The paper takes the position that statistics alone do not constitute proof.  There must be a plausible connection before one can say one event causes another.  I may have mentioned this earlier, but decades ago in medical school somebody did a study in which he gave an enormous number of random rather benign treatments to people with benign ulcers.  The standard in those days was to have the patient sip a little cream every couple of hours.  I shudder to think how much harm we did that way.  (The treatment goes back to Ancient Rome, and we were pretty sure we weren’t accomplishing anything, but there wasn’t anything better at the time.  And in recent years a bacterium called Pylorobacter has been shown to be at fault, and we give antibiotics.  In the study of which I speak licorice was found to improve ulcers.  Nobody bought it.  It didn’t seem plausible.  In fact when I looked at the numbers I thought, “So you tried 100 things and one of them worked with a statistical probability of p > 0.01.  That’s technical jargon for ‘the chance of this result happening by chance in the absence of any effect is 1 in 100.’  So what you got is exactly what you would expect if nothing worked at all.”  In those dim days this line of reasoning was not well worked out, but statistics has come along far enough so that it is possible to account for how many things you have tried.

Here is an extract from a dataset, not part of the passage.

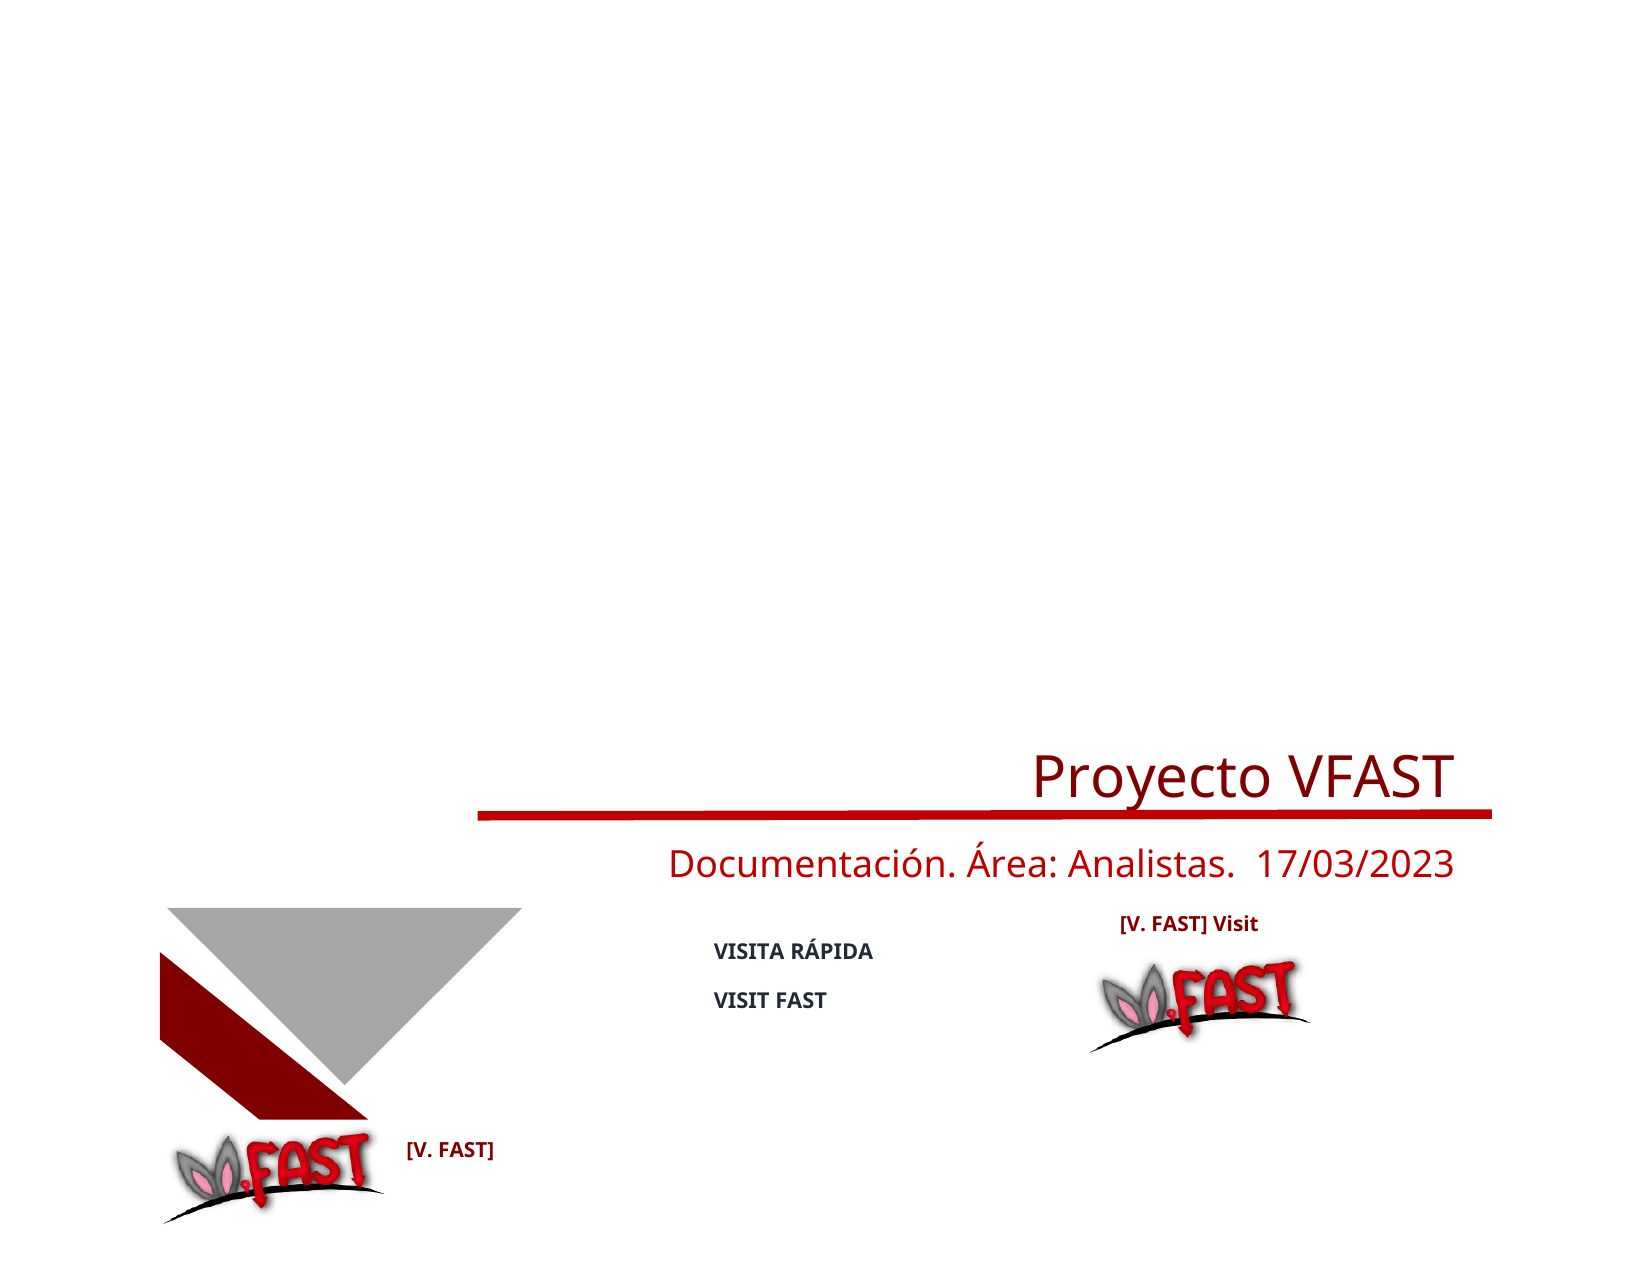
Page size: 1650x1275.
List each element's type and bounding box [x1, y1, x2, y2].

But what, alas according to the article, has become more common is for people to do random searches of the literature in a field, find two things that correlate with a p value of less then .05 (that’s one chance in twenty, which hardly seems air tight proof but is considered acceptable) and then publish all the correlations as new insights, which of course they are not.  They are just noise.  And here is where the article makes its telling point.  All those articles find correlations at the p < .05 but not by much.   And that is of course precisely what you would expect of meaningless noise. 

Well and good.  The article points out a problem.  But they go on to say more-or-less that if the relationship is preposterous on the face of it, then you dismiss it out of hand.

I say no.  You go back and do a stronger statistical test.  (That means you try it more times.)  That’s what they should have done with the licorice before they breathed a word of it to anybody. 

Of course where this hits home is that I have presented and will continue to present evidence that kinship and fertility happen together or not at all in the long run.  But so far this is a statistical argument.  Even when the day comes when I can say, “That atom right there is the cause,” or words to that effect, it will still be a statistical phenomenon.  And I suppose it will continue to be dismissed out of hand.